L’ancien président, sa femme et son fils ont quitté le Gabon, libres, pour trouver refuge en Angola, dans la nuit du jeudi 15 au vendredi 16 mai. Une annonce qui a suscité l’incompréhension de beaucoup de Gabonais.
Ali Bongo, sa femme et son fils, le 16 mai 2025 à Luanda, en Angola. (AFP)
publié le 16 mai 2025 à 19h40

«Départ secret, silence officiel» : dans une formule lapidaire, le média en ligne Gabon Media Time a résumé le malaise suscité à l’annonce de l’exfiltration en douce de l’ex-président Ali Bongo, de sa femme Sylvia et de leur fils aîné Noureddine dans la nuit du jeudi 15 au vendredi 16 mai. Ils avaient déjà atterri à Luanda, capitale de l’Angola, quand les Gabonais l’ont appris. Et ce ne sont pas les autorités gabonaises qui l’ont annoncé, mais… Joao Lourenço, le président angolais, sur sa page Facebook.

En revanche, aucune déclaration en provenance du palais du bord de mer, siège du pouvoir, où s’est installé Brice Oligui Nguema, le tombeur d’Ali Bongo, depuis le coup d’Etat militaire du 30 août 2023. Seul un procureur a fini par prendre la parole vendredi, en fin de matinée, expliquant que la justice avait décidé de leur accorder une «liberté provisoire», notamment pour raisons de santé ; s‘empressant d’ajouter que cette décision ne remettait pas en cause la procédure judiciaire visant Sylvia et Noureddin, et assurant que le procès aura bien lieu. Apparemment sans vraiment convaincre.

Les Gabonais contactés à Libreville par Libération, comme les réactions observées sur les réseaux sociaux, sont unanimes : «stupéfaction», «honte», «incompréhension», les mêmes mots reviennent en boucle. «Depuis ce matin, tout le monde ne parle que de ça. Mais je n’ai trouvé personne pour justifier cette décision», soulignait vendredi après-midi un habitant de la capitale.

Rupture de confiance

Moins de quinze jours après l’investiture d’Oligui Nguema, élu le 13 avril avec plus de 90 % des voix, l’exfiltration des Bongo pourrait-elle entamer sa popularité ? Elle tient essentiellement à ce coup d’Etat qui a mis un terme aux seize années de règne d’Ali Bongo, jugé encore plus sévèrement que son père Omar, resté au pouvoir pendant plus de quarante ans. «C’est le début d’une rupture de confiance», s’est lamenté en ligne un député qui avait pourtant soutenu les dix-huit mois de transition imposés par le nouveau maître du pays avant son élection triomphale.

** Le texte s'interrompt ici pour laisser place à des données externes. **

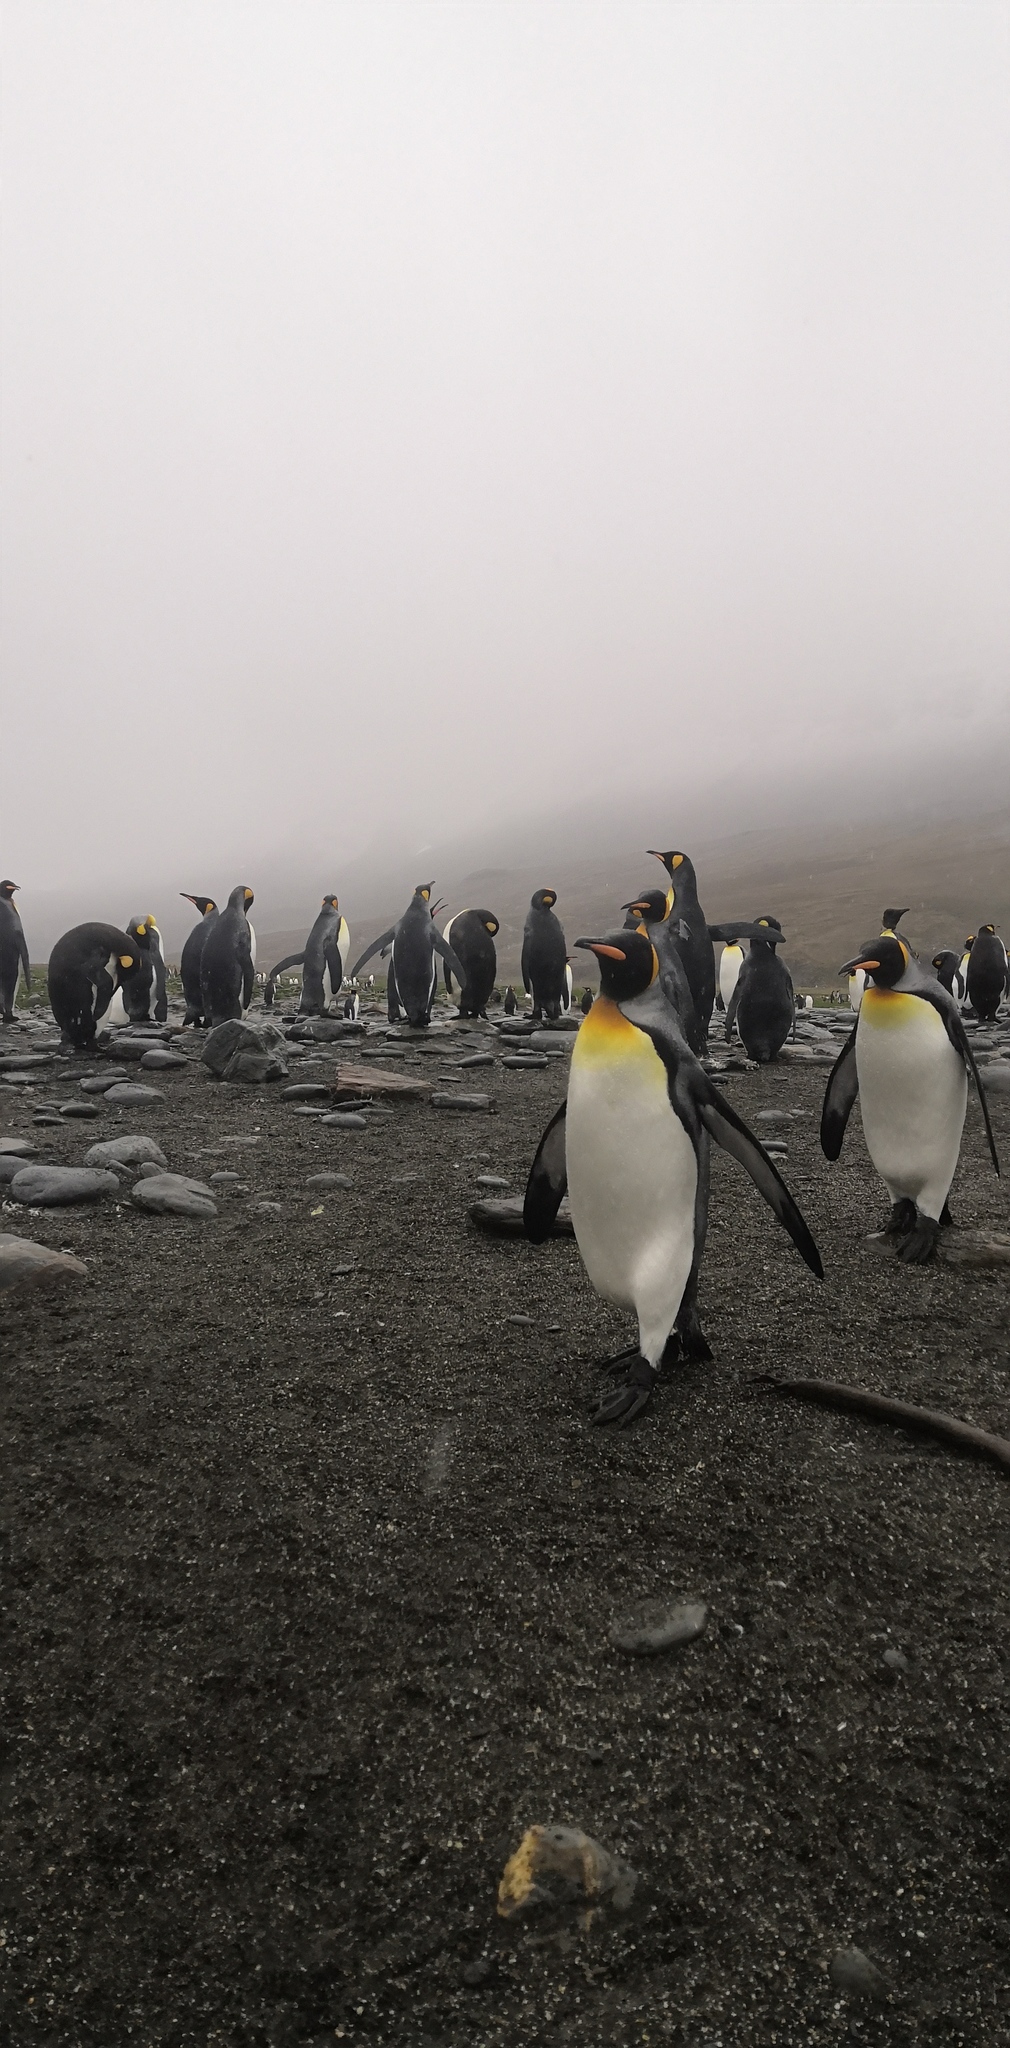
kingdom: Animalia
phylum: Chordata
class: Aves
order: Sphenisciformes
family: Spheniscidae
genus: Aptenodytes
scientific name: Aptenodytes patagonicus
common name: King penguin
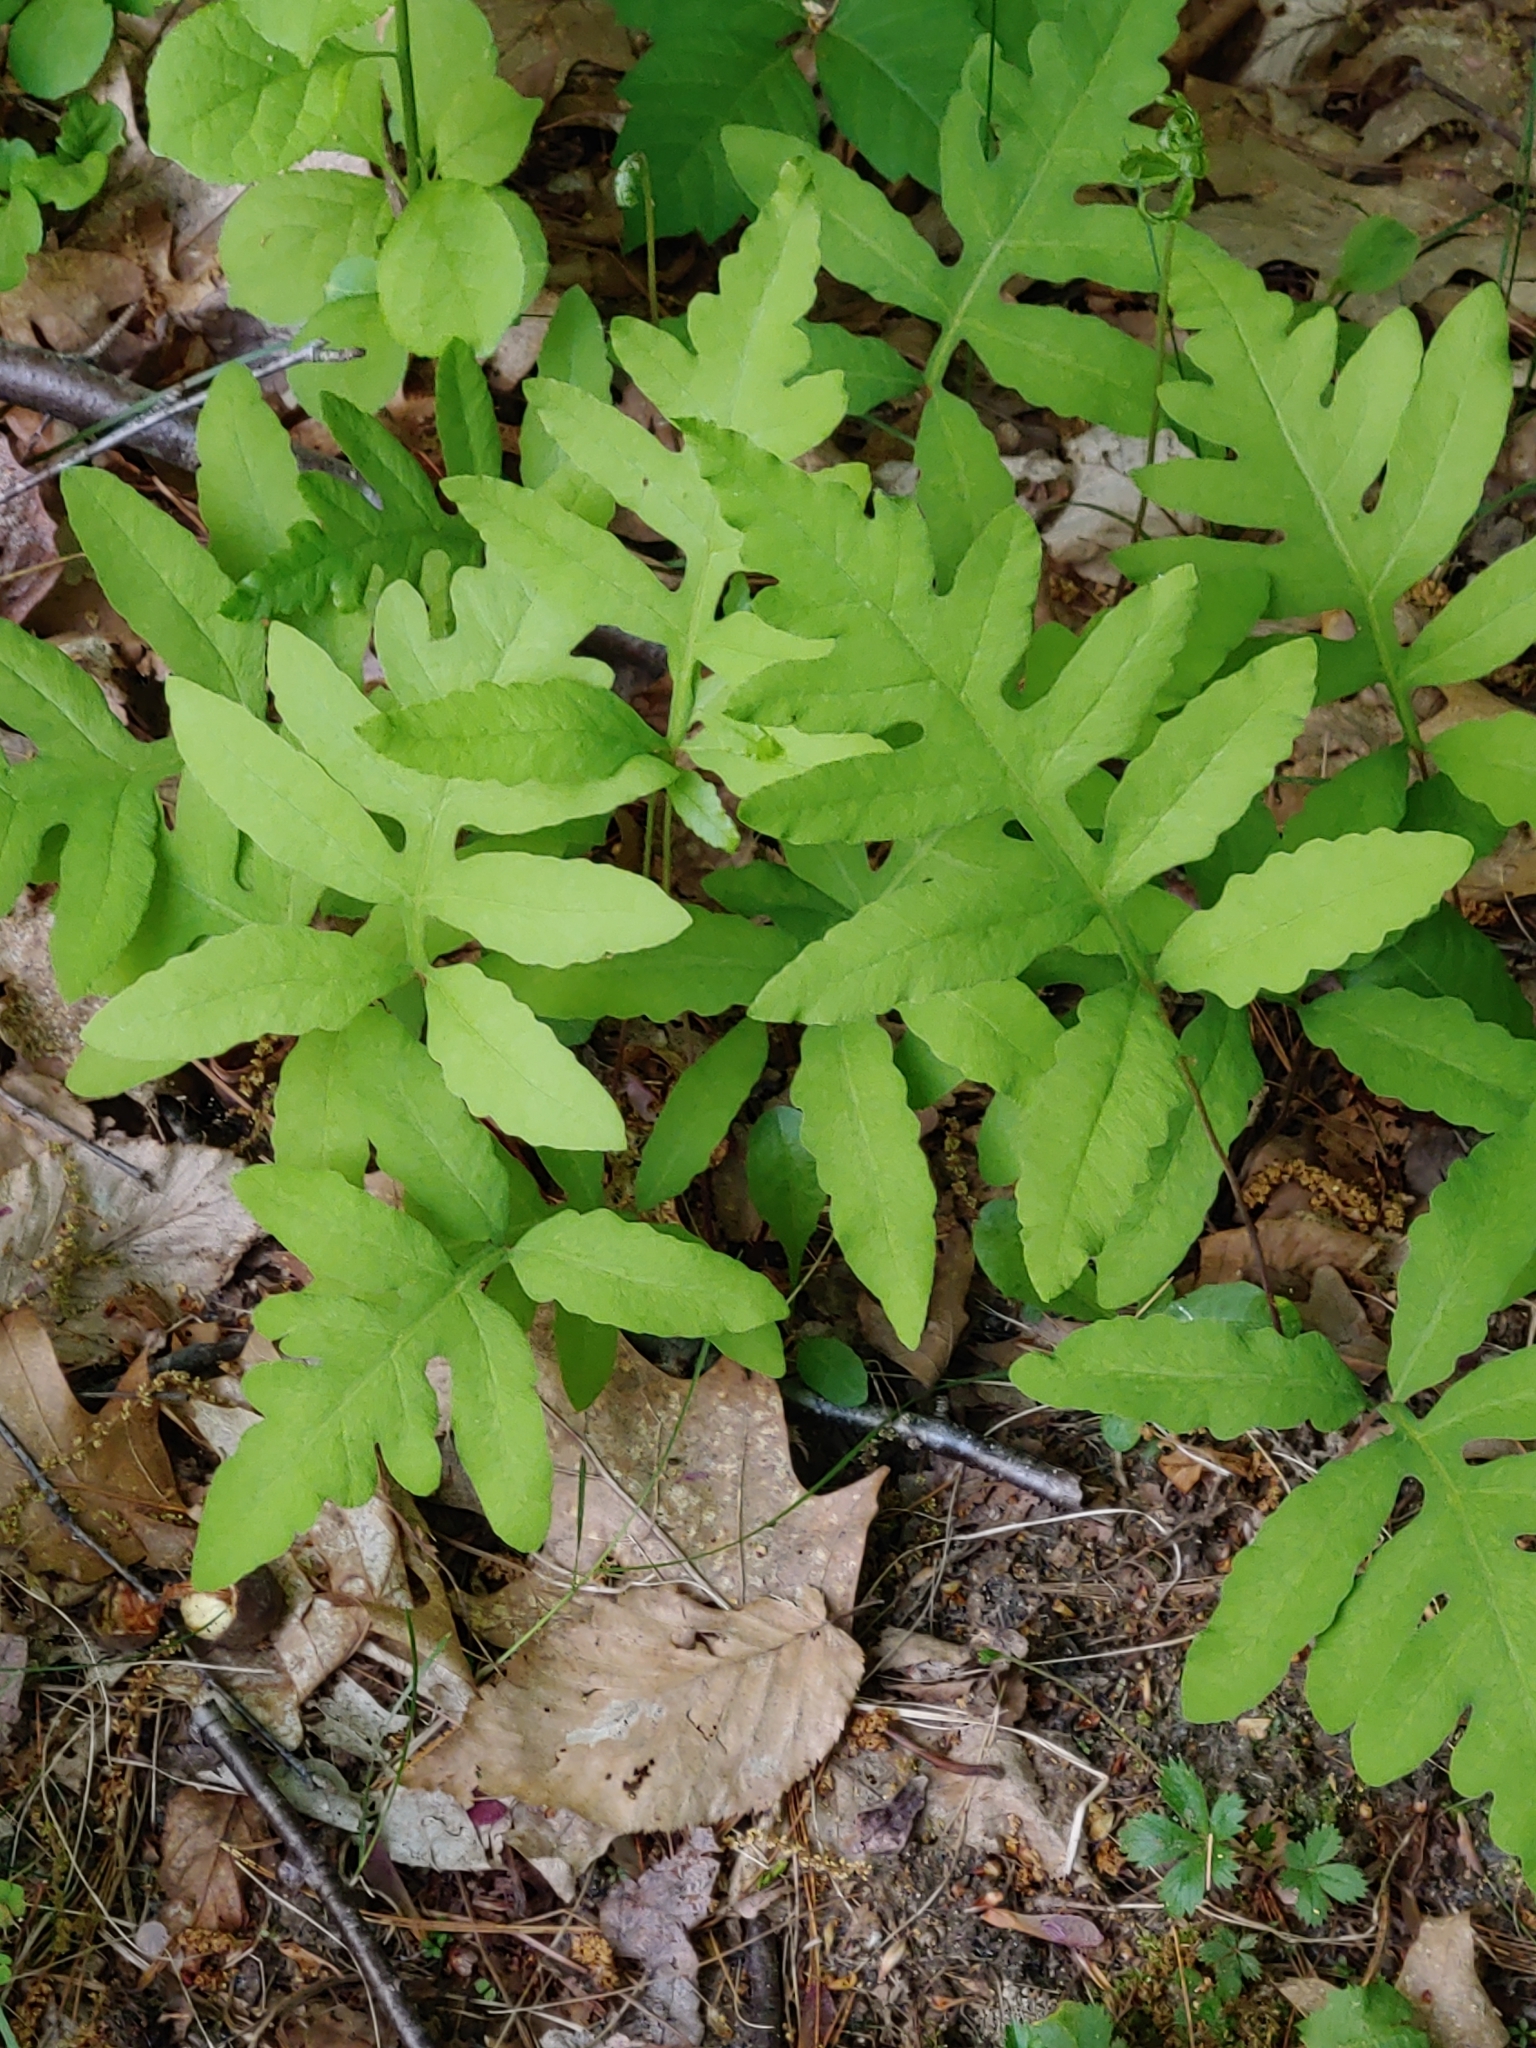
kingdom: Plantae
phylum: Tracheophyta
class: Polypodiopsida
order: Polypodiales
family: Onocleaceae
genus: Onoclea
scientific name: Onoclea sensibilis
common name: Sensitive fern
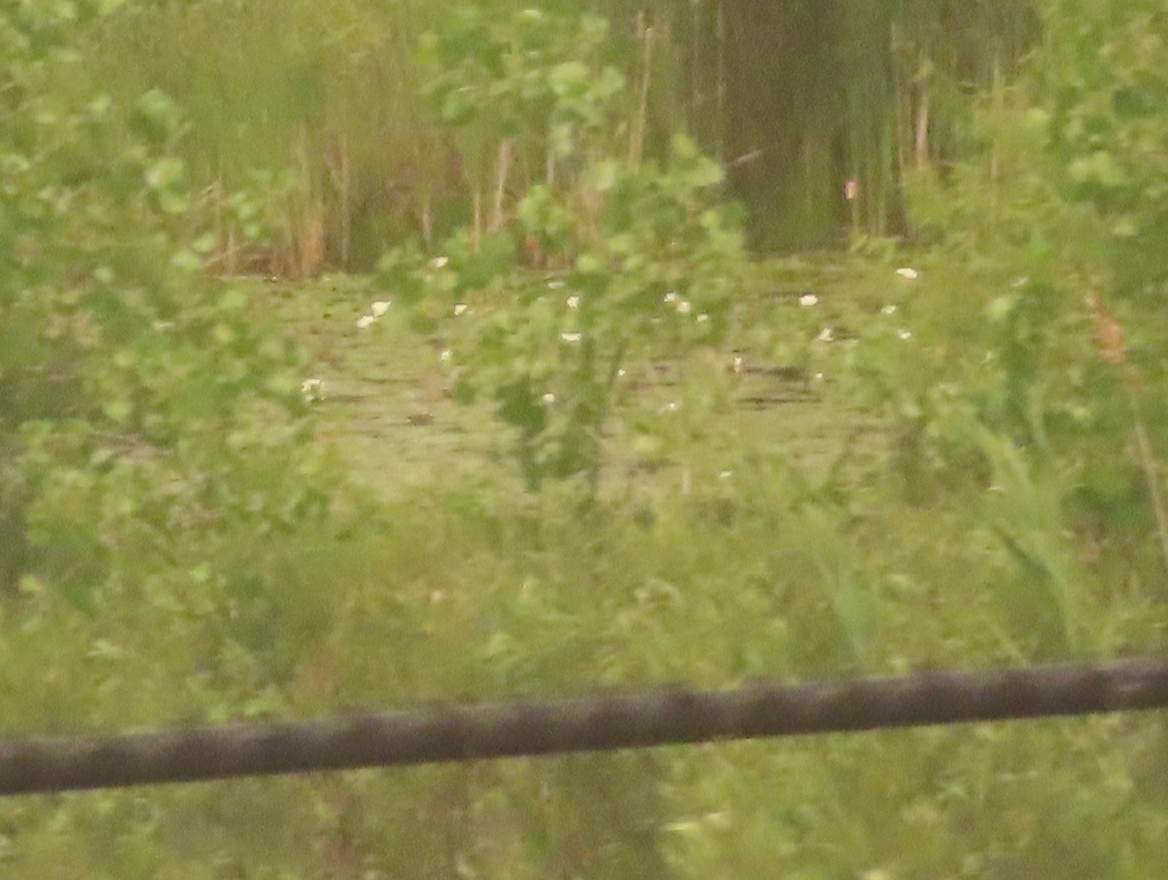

Ali, Sylvia et Noureddin, n’ont pas connu le même sort au lendemain du coup d’Etat, orchestré par celui qui était jusqu’alors le chef de la garde républicaine. Oligui Nguema avait assigné à résidence le président déchu, qui se trouve être aussi son cousin. En revanche Sylvia, une Française qui a grandi au Gabon, et Noureddin, âgé de 31 ans au moment du putsch, avaient été rapidement incarcérés, puis inculpés au cours d’une procédure judiciaire qui se voulait exemplaire.

Accusée de «blanchiment de capitaux», de «recel» et de «faux et usage de faux», elle payait ainsi le prix de son influence grandissante sur son époux, fortement diminué par un AVC depuis 2018. Souvent jugée arrogante et dépensière, on lui prêtait également le projet d’installer son fils Noureddin à la tête du pays. Ce dauphin présumé était conseiller de son père quand il a été arrêté fin août 2023, avec plusieurs membres de sa garde rapprochée, cette «young team», souvent considérée comme décadente et prédatrice par les Gabonais. Le fils sera pour sa part inculpé pour «corruption» et «détournements de fonds publics». Sous l’œil des caméras, des valises entières de billets avaient été retrouvées chez lui le jour de son arrestation.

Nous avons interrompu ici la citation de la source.